The first Trump hearing in the US election interference case was broadcast live on television

While Trump and the other defendants did not personally attend the hearing at the Fulton District Supreme Court, lawyers were present.

Judge Scott McAfee, presiding over the case, decided that the trial would begin on October 23, taking into account the “rapid trial” demands defended by Trump’s former campaign attorneys Kenneth Chesebro and Sidney Powell.

When Kenneth and Powell’s lawyers demanded that their clients be tried independently of each other, the judge said that this was not necessary for the defendants to have a “fair trial”.

On the other hand, Judge McAfee stated that he found the request of the state prosecutors to be tried with Chesebro and Powell on October 23 for the other 17 defendants as “very suspicious”, but that he would listen to the prosecution’s reasons later on.

At the hearing, prosecutors shared the information that the trial of 19 people, including Trump, will take about 4 months, and that the state plans to listen to more than 150 witnesses, while McAfee evaluated that this period could take up to 8 months due to the large number of defendants.

While the trial went down in history as the first Trump trial to be televised live, Trump and 18 other defendants were not present in court as they exercised their right to “not attend” under Georgia state law.

Trump and the 18 defendants denied all charges related to the Georgia trial days before the trial.

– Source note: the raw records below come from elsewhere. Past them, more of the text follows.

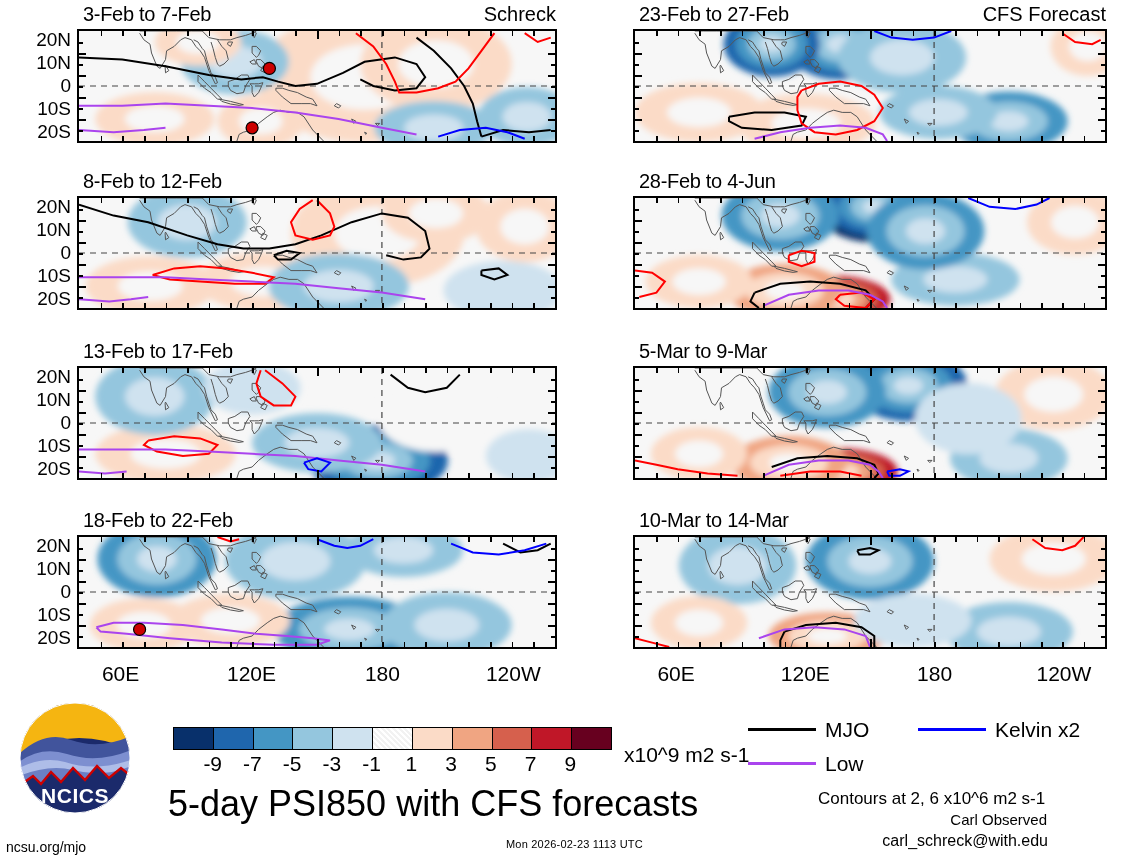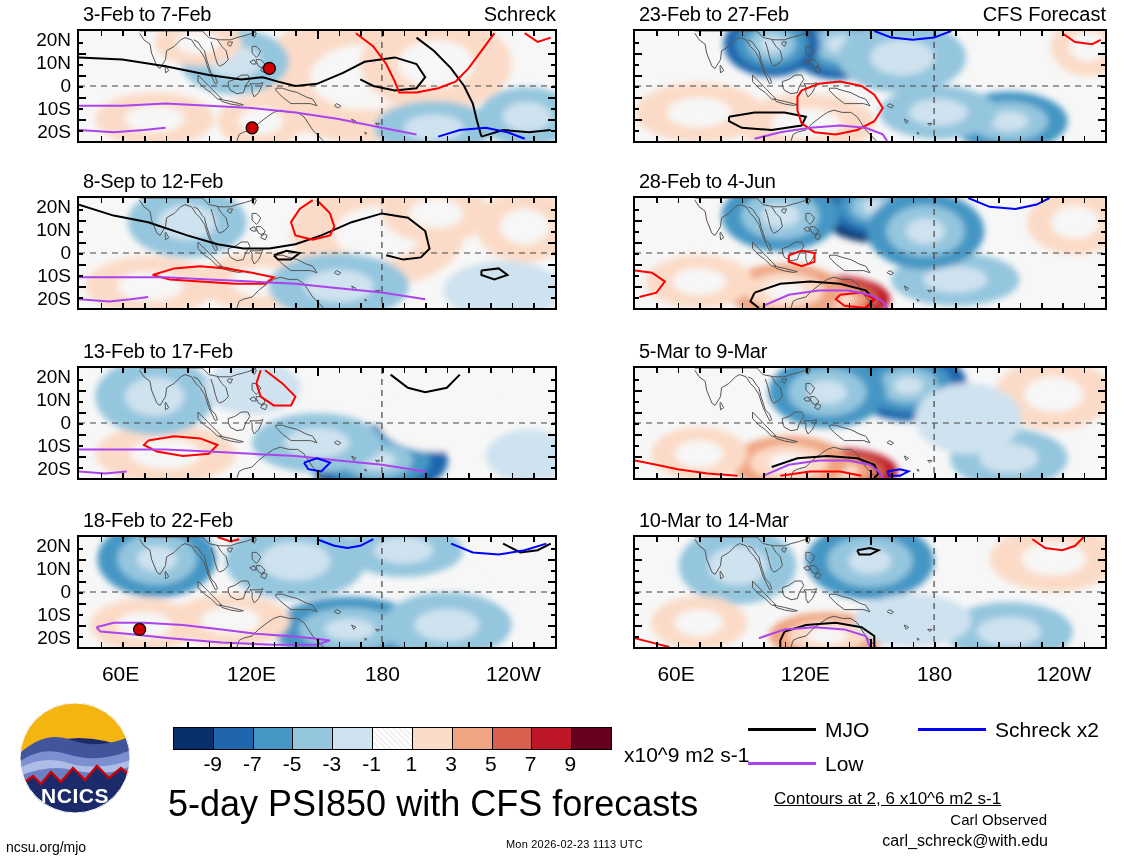--- a/index.html
+++ b/index.html
@@ -191,7 +191,7 @@
       <div class="tick-l" style="top: 99px; left: 0px; width: 4px;"></div>
       <div class="tick-r" style="top: 99px; right: 0px; width: 4px;"></div>
     </div>
-    <div class="panel-title" style="left: 83px; top: 171px;">8-Sep to 12-Feb</div>
+    <div class="panel-title" style="left: 83px; top: 171px;">8-Feb to 12-Feb</div>
     <div class="latlabels" style="left: 5px; top: 196px; width: 66px; height: 114px;">
       <span style="top: 1.4px;">20N</span>
       <span style="top: 24.2px;">10N</span>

Mark Meadows, Trump’s White House Chief of Staff, who was among the defendants, also applied for the case to be heard in federal court.

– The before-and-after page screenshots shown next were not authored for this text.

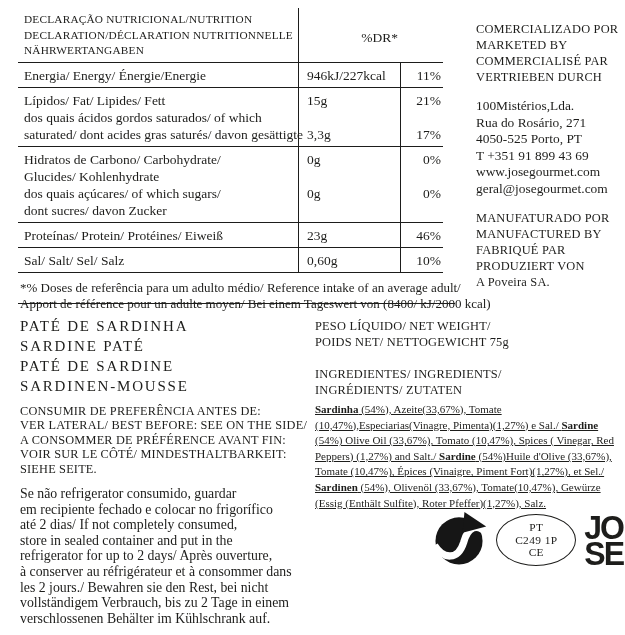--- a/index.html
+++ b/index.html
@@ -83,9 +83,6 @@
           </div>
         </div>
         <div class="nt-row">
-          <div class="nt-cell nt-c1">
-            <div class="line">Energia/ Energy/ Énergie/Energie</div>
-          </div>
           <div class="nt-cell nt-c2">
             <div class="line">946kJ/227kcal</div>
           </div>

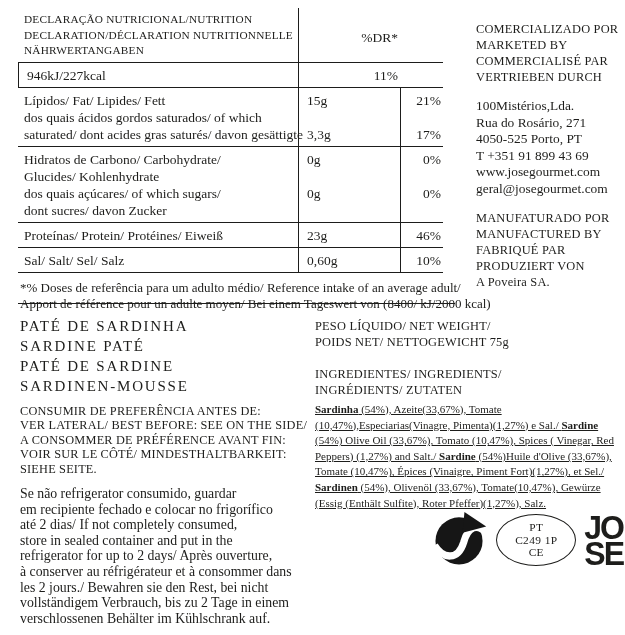--- a/index.html
+++ b/index.html
@@ -23,7 +23,7 @@
   .nt-row .line{font-size:13.5px;line-height:17px;white-space:nowrap;}
   .nt-header .nt-c1 .line{font-size:11.3px;line-height:15.6px;letter-spacing:.2px;}
   .footnote{margin-top:7px;padding-left:2px;}
-  .footnote .line{font-size:13px;line-height:15.8px;white-space:nowrap;}
+  .footnote .line{font-size:11px;line-height:15.8px;white-space:nowrap;margin-left:24px;}
 
   
   .right-top{position:absolute;left:476px;top:21px;width:158px;}

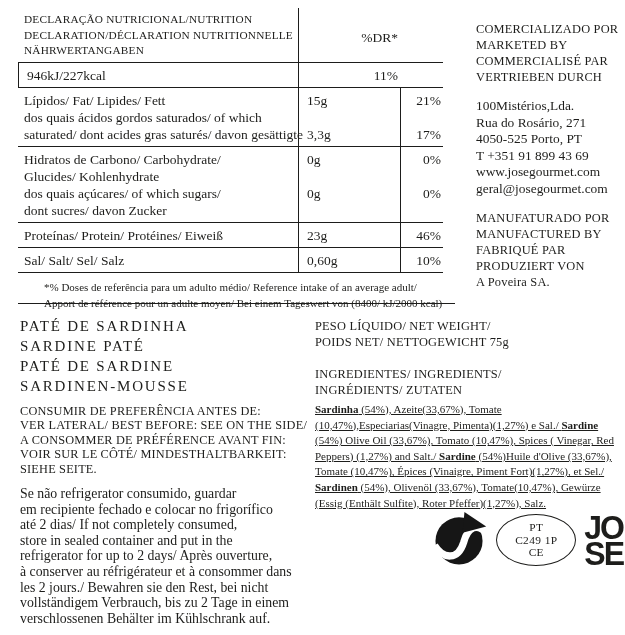--- a/index.html
+++ b/index.html
@@ -45,7 +45,7 @@
 
   
   .bottom-right{position:absolute;left:315px;top:318px;width:308px;}
-  .mt8{margin-top:16px;}
+  .mt8{margin-top:8px;}
   .ingredients{margin-top:4px;font-size:11px;line-height:15.6px;text-decoration:underline;}
   .ingredients b{font-weight:bold;}
 

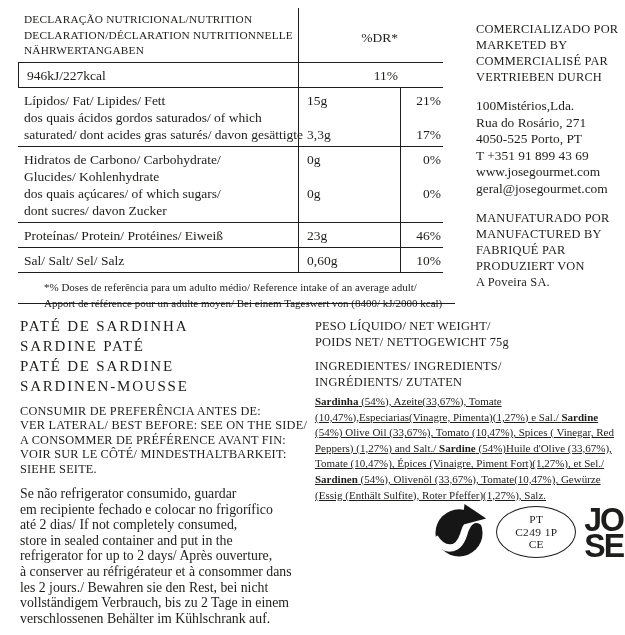--- a/index.html
+++ b/index.html
@@ -46,7 +46,7 @@
   
   .bottom-right{position:absolute;left:315px;top:318px;width:308px;}
   .mt8{margin-top:8px;}
-  .ingredients{margin-top:4px;font-size:11px;line-height:15.6px;text-decoration:underline;}
+  .ingredients{margin-top:16px;font-size:16px;line-height:15.6px;}
   .ingredients b{font-weight:bold;}
 
   

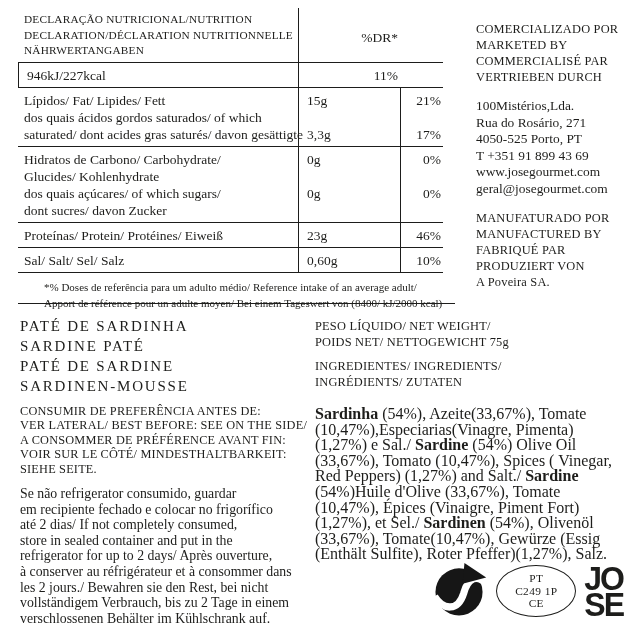--- a/index.html
+++ b/index.html
@@ -50,7 +50,7 @@
   .ingredients b{font-weight:bold;}
 
   
-  .logos{display:flex;align-items:center;justify-content:flex-end;gap:8px;}
+  .logos{margin-top:8px;display:flex;align-items:center;justify-content:flex-end;gap:17px;}
   .green-dot{display:inline-flex;}
   .oval{
     width:80px;height:52px;border:1.6px solid var(--ink);border-radius:50%;

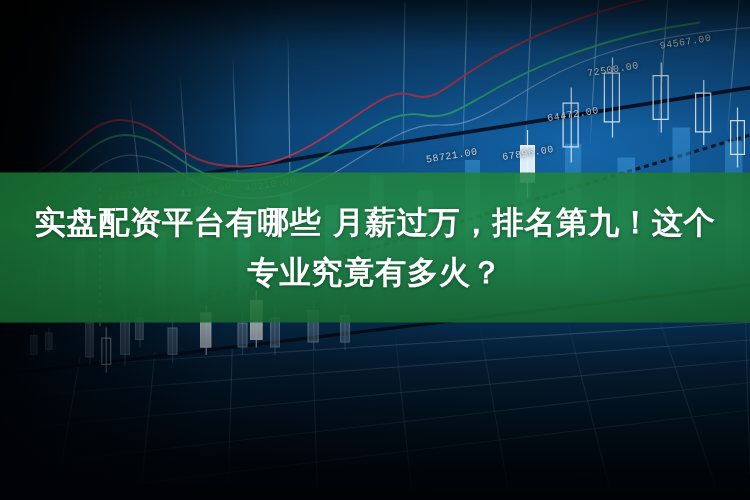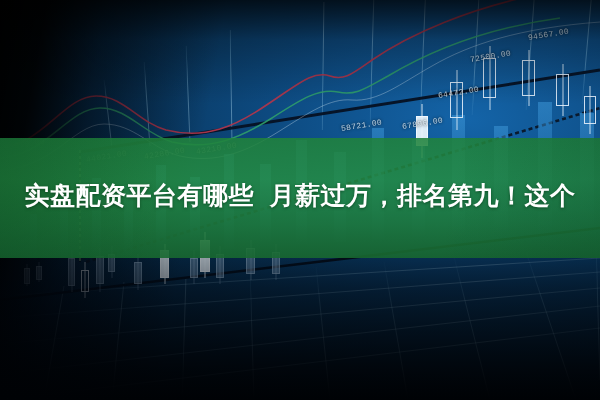--- a/index.html
+++ b/index.html
@@ -81,7 +81,7 @@
     text-shadow:0 1px 3px rgba(0,40,15,.55);
     font-family:"DejaVu Sans", sans-serif;
   }
-  .banner-text .ln{white-space:nowrap;font-family:Liberation Mono, monospace;}
+  .banner-text .ln{white-space:nowrap;}
 </style>
 </head>
 <body>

Trump accused of “election interference” in Georgia

Trump was indicted by the Atlanta grand jury on August 15 on charges of interfering with the 2020 election results in the state of Georgia, and surrendered on August 24 as part of the indictment.

It was the first time a criminal record photo was taken for the arrest file of Trump, who paid $200,000 bail when he surrendered. Trump went down in history as the “first American president with a criminal record”.

Trump had raised more than $7.1 million for the Republican grassroots nomination in the first week after he surrendered on August 24.